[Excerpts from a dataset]
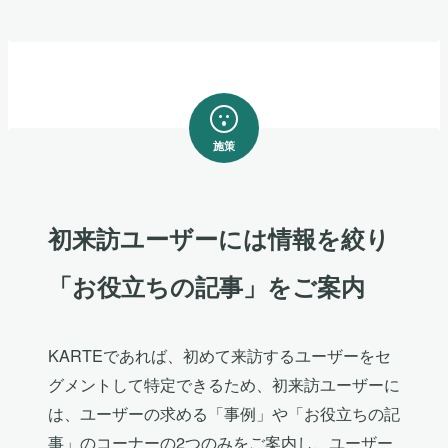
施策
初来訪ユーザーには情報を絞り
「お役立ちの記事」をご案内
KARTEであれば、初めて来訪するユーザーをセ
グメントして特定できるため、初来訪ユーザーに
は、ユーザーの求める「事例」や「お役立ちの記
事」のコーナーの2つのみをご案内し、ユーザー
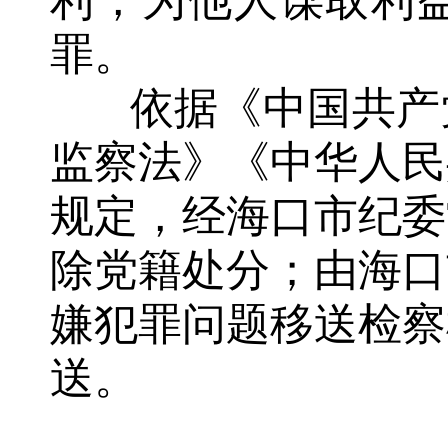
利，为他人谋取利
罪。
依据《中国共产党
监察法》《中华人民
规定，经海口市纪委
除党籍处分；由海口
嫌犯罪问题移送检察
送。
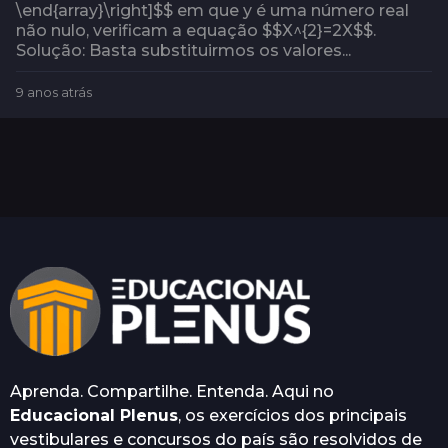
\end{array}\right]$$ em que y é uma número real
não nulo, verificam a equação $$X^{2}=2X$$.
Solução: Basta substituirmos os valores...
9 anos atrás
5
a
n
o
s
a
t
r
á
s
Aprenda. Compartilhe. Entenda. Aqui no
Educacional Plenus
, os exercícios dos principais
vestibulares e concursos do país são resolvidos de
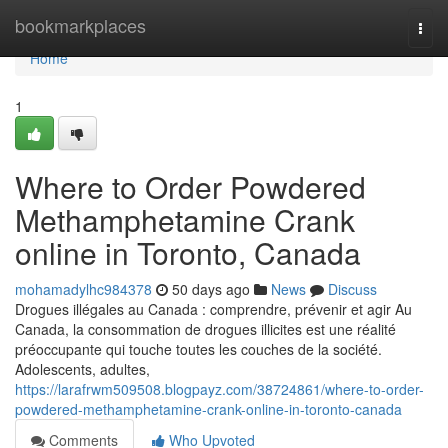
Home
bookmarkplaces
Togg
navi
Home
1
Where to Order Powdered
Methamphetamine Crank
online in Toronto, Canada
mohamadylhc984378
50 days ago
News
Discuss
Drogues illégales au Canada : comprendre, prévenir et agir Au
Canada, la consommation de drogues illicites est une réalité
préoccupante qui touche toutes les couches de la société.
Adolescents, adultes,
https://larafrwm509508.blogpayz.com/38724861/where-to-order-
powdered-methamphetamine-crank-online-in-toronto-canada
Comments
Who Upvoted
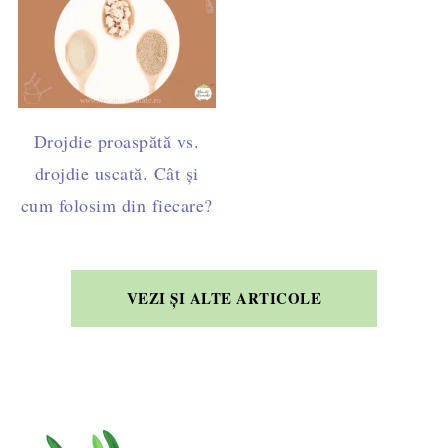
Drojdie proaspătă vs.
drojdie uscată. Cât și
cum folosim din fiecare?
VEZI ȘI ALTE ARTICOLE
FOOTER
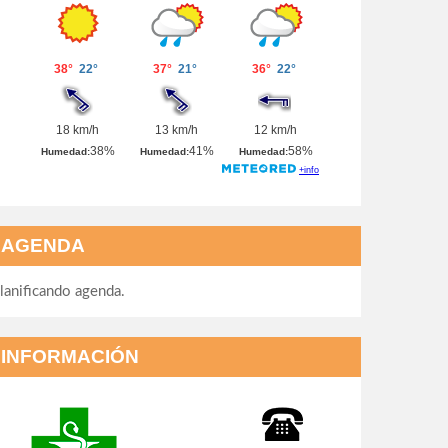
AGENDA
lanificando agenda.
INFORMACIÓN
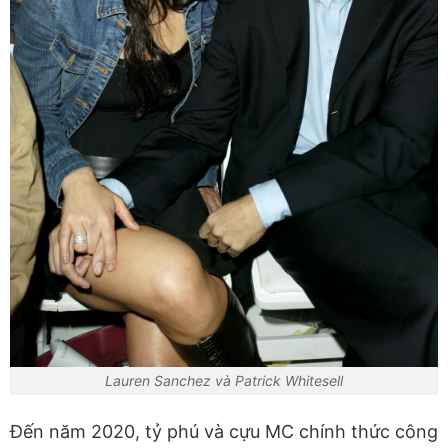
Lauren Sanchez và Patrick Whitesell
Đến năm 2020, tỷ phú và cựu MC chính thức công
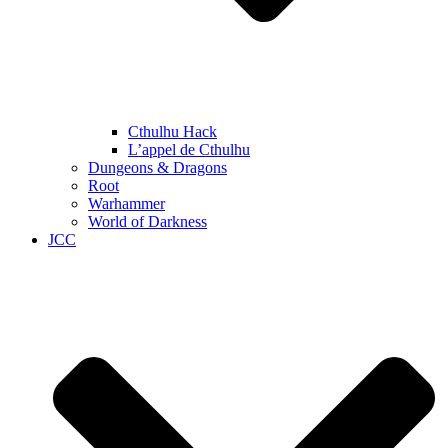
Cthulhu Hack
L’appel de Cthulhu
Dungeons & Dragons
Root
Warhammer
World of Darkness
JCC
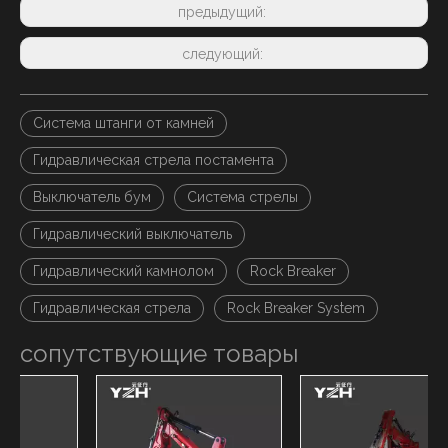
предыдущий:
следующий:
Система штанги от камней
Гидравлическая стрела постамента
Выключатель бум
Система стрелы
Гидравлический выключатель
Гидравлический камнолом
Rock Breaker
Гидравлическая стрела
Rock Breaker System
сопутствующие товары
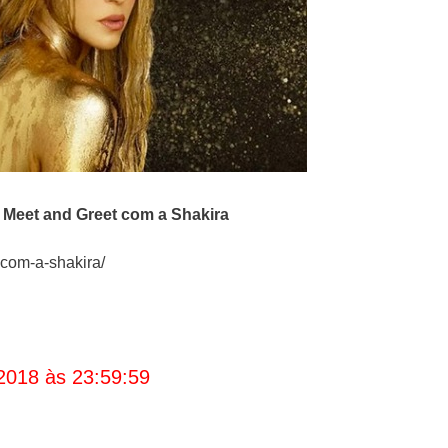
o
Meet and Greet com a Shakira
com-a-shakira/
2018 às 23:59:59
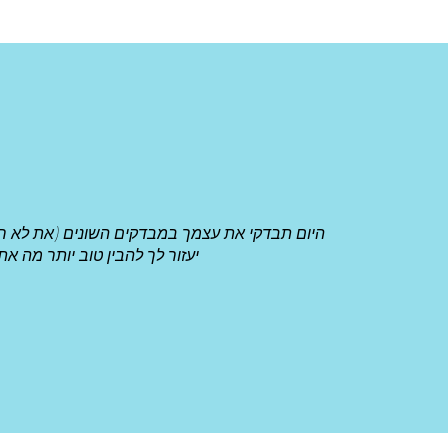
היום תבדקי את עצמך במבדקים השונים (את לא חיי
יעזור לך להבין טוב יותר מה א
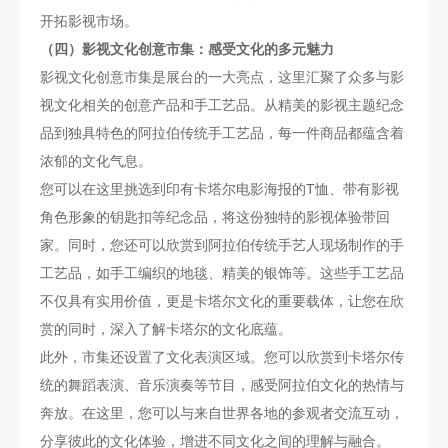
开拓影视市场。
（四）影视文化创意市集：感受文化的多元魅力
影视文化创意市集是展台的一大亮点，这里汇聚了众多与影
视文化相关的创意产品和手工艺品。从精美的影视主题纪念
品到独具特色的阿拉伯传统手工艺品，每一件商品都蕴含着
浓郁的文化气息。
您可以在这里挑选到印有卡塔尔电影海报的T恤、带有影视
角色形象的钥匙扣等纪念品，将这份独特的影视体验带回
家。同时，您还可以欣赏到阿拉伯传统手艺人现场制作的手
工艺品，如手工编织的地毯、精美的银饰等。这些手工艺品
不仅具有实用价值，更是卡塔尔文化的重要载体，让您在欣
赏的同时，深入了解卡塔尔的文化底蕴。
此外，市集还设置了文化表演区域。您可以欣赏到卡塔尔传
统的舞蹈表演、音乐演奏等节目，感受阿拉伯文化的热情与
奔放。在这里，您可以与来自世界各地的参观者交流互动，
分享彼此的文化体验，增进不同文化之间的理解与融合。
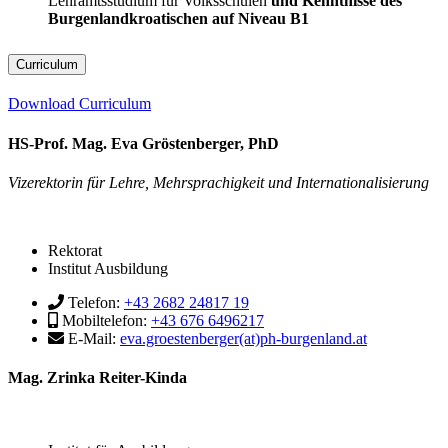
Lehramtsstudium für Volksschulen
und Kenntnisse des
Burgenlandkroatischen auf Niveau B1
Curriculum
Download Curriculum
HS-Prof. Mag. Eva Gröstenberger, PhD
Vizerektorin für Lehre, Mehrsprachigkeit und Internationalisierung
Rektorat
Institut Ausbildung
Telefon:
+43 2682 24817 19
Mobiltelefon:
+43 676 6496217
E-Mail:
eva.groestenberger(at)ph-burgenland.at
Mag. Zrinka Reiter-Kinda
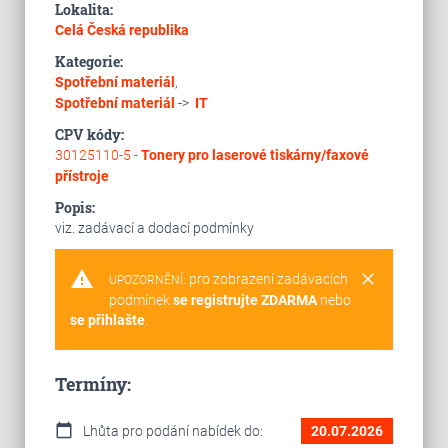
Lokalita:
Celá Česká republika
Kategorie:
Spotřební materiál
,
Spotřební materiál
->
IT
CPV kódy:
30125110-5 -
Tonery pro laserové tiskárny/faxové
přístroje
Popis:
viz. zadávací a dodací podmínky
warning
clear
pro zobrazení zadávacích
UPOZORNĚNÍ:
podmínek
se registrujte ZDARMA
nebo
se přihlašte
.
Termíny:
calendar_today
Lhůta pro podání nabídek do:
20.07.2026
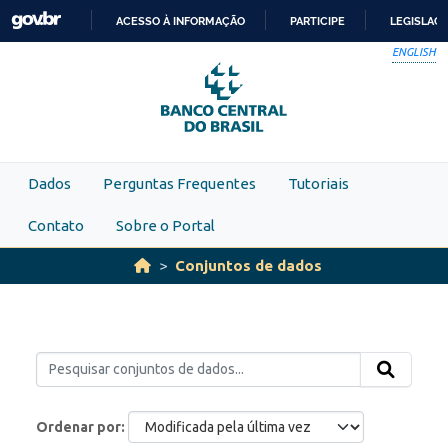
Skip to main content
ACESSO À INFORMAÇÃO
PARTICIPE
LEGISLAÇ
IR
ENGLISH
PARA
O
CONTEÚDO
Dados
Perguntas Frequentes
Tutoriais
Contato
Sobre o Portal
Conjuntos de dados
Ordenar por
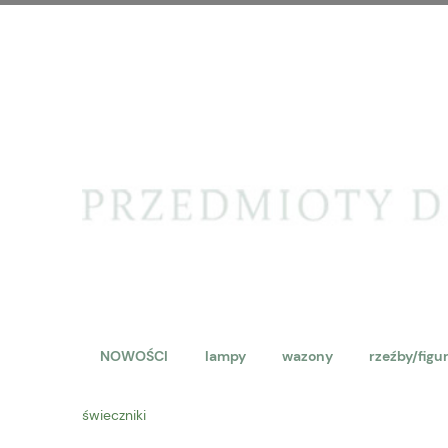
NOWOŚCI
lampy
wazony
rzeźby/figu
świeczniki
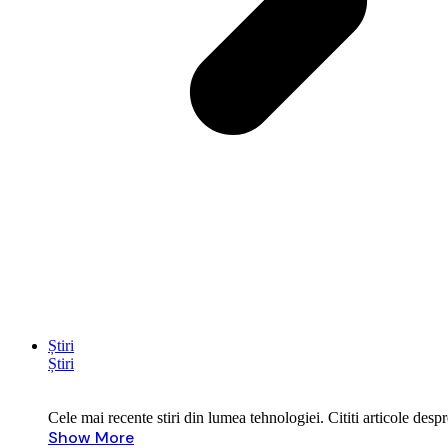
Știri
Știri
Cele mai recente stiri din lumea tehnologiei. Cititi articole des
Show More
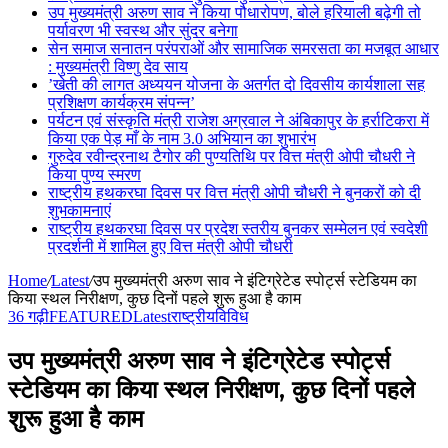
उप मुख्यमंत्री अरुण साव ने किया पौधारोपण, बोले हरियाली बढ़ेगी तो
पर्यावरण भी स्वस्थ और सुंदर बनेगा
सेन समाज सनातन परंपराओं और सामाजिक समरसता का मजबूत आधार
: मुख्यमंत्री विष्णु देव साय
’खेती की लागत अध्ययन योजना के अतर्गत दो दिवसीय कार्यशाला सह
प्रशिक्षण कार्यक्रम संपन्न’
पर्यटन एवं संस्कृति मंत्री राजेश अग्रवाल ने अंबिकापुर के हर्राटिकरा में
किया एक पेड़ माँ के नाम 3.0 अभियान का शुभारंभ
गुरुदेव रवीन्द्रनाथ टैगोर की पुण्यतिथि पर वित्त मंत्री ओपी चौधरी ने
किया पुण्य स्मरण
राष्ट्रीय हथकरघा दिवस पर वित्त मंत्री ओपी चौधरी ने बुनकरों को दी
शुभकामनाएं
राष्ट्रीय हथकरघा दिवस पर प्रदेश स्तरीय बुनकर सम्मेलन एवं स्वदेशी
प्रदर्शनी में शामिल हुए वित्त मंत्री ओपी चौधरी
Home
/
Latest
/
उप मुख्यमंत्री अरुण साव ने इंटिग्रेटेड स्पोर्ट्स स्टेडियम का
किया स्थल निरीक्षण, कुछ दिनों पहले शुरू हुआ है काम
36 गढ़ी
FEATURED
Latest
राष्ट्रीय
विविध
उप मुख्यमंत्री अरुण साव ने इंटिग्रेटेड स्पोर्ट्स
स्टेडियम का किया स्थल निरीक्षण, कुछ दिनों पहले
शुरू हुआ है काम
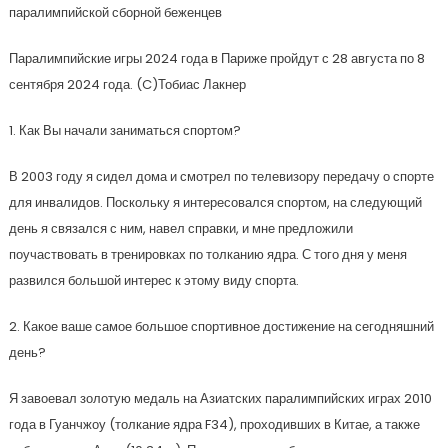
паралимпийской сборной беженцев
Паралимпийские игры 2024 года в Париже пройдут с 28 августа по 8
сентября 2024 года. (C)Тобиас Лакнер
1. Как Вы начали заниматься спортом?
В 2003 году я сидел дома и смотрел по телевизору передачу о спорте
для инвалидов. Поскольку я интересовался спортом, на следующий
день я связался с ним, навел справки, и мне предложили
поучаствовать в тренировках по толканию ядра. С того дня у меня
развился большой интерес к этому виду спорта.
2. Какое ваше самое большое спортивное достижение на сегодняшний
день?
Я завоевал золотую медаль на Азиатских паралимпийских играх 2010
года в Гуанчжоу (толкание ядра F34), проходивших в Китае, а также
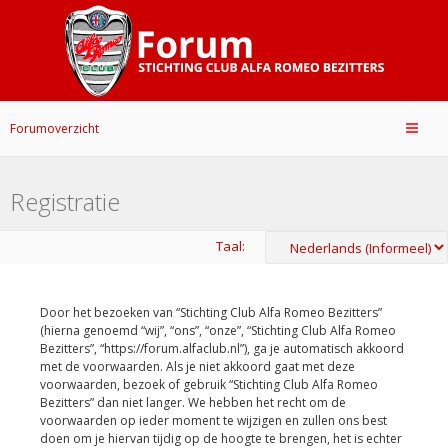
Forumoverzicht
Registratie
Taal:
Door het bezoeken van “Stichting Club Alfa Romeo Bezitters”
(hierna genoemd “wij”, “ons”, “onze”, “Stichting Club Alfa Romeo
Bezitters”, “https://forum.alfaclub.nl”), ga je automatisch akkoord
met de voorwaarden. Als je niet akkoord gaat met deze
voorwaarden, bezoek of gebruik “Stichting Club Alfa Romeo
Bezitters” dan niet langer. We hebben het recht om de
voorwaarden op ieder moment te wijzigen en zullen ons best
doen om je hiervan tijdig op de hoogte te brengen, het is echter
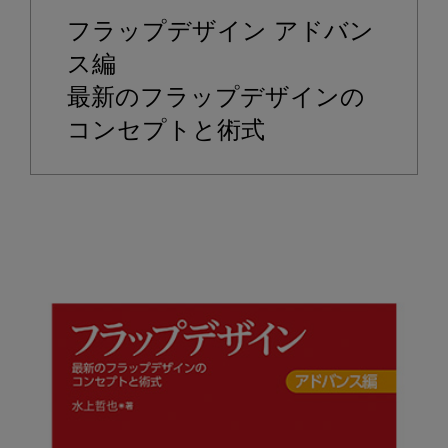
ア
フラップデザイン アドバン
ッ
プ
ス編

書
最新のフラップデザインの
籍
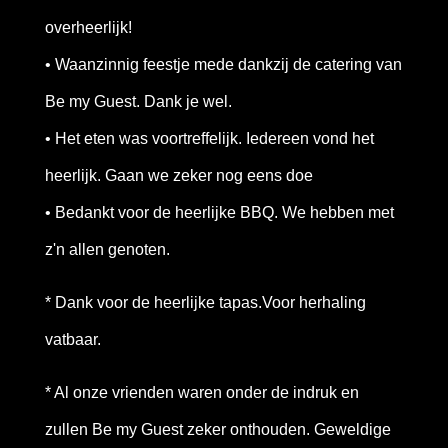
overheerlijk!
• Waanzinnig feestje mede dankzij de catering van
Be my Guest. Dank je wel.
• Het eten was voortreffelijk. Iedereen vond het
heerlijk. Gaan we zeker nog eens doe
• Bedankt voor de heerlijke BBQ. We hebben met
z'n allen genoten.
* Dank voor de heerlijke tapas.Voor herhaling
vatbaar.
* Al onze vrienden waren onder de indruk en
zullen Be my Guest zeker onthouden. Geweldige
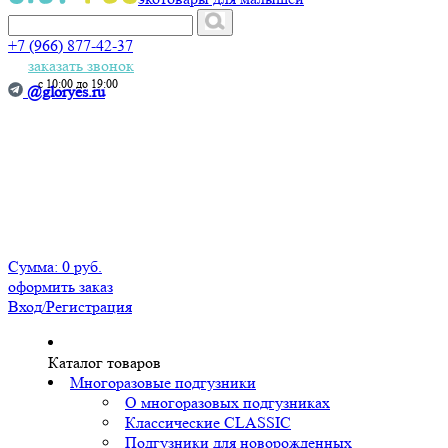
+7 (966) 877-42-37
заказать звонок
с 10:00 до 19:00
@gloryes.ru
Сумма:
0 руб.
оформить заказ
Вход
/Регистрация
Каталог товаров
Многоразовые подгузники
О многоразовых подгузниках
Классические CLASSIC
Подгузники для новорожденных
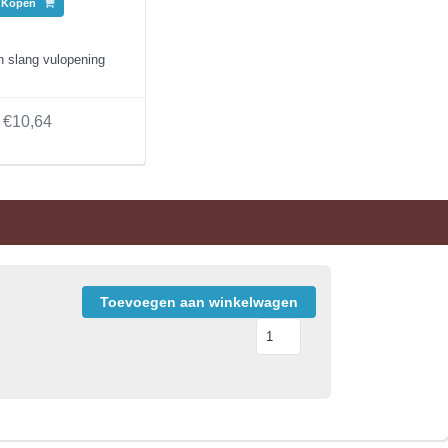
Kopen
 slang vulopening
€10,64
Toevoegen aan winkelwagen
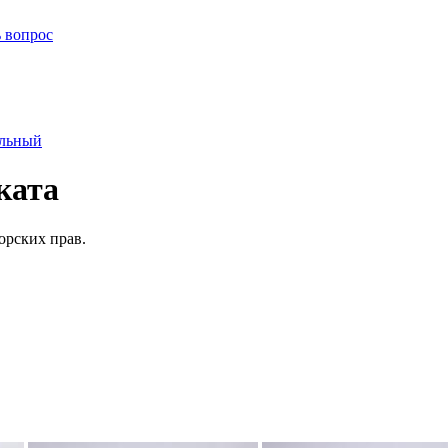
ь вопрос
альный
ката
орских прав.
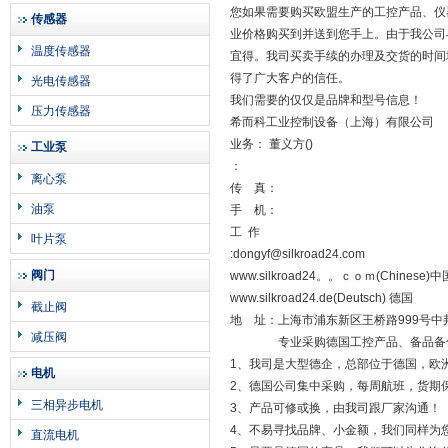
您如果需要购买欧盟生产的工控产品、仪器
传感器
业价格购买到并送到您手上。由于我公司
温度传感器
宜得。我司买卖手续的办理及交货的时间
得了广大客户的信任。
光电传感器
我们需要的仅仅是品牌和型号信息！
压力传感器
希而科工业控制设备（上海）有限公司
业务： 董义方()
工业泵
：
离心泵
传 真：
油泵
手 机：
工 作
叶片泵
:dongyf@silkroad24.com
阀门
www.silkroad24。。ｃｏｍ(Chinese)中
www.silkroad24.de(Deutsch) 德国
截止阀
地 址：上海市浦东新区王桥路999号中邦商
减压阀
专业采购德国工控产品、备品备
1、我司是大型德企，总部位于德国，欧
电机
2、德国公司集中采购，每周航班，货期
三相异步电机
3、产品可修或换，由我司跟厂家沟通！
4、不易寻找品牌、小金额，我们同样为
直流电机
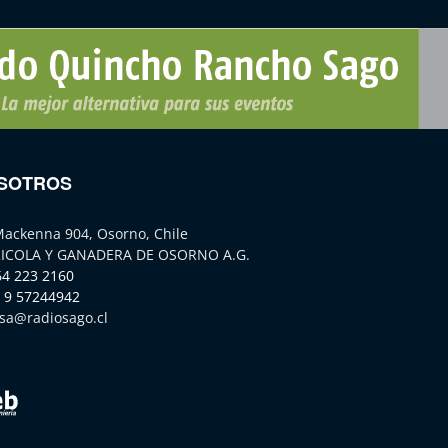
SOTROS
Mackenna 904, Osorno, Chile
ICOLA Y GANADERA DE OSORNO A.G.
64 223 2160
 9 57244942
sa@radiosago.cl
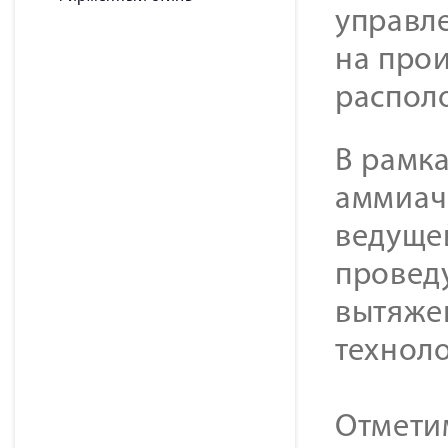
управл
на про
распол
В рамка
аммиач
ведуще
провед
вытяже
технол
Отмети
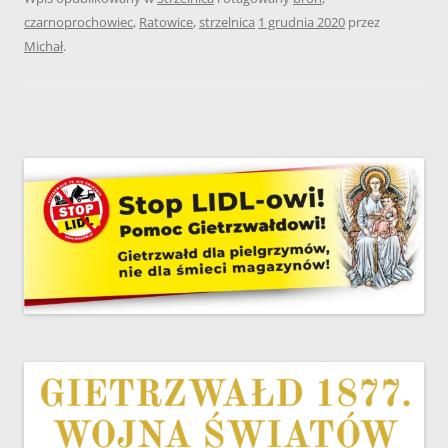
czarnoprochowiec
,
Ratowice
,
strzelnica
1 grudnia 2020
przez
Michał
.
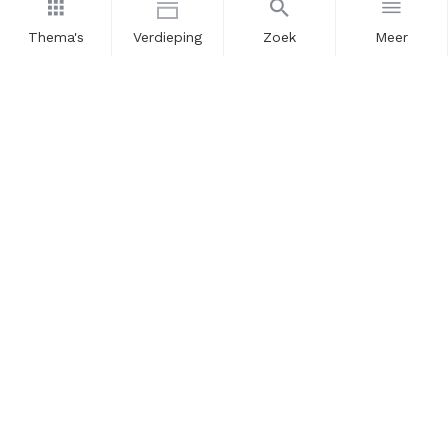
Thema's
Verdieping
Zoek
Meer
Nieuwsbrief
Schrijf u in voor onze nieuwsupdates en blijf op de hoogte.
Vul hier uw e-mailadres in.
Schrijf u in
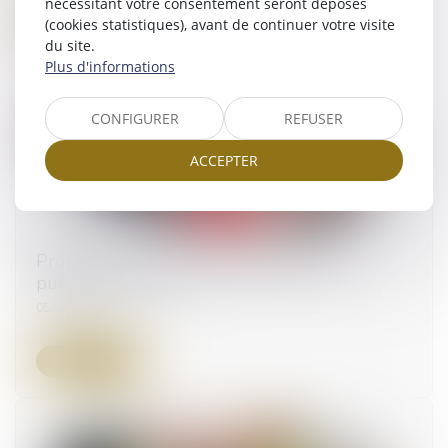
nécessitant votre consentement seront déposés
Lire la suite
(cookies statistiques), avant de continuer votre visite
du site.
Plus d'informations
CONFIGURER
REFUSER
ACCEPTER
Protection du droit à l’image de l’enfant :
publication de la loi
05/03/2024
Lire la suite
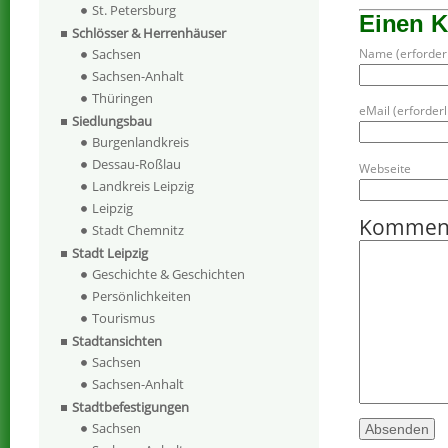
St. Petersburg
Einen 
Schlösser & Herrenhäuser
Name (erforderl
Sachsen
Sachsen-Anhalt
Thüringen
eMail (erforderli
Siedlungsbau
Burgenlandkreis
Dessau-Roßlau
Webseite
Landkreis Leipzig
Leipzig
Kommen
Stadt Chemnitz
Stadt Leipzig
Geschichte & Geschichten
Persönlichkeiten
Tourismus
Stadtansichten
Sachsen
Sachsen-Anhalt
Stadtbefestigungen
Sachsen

§ **Required work**
Print the rows above word for word, from the start up to and including the line with "vestibulares e concursos". Leave the pictures out of your answer.

§ **Output of the exercise**
施策
初来訪ユーザーには情報を絞り
「お役立ちの記事」をご案内
KARTEであれば、初めて来訪するユーザーをセ
グメントして特定できるため、初来訪ユーザーに
は、ユーザーの求める「事例」や「お役立ちの記
事」のコーナーの2つのみをご案内し、ユーザー
利，为他人谋取利
罪。
依据《中国共产党
监察法》《中华人民
规定，经海口市纪委
除党籍处分；由海口
嫌犯罪问题移送检察
送。
\end{array}\right]$$ em que y é uma número real
não nulo, verificam a equação $$X^{2}=2X$$.
Solução: Basta substituirmos os valores...
9 anos atrás
5
a
n
o
s
a
t
r
á
s
Aprenda. Compartilhe. Entenda. Aqui no
Educacional Plenus
, os exercícios dos principais
vestibulares e concursos do país são resolvidos de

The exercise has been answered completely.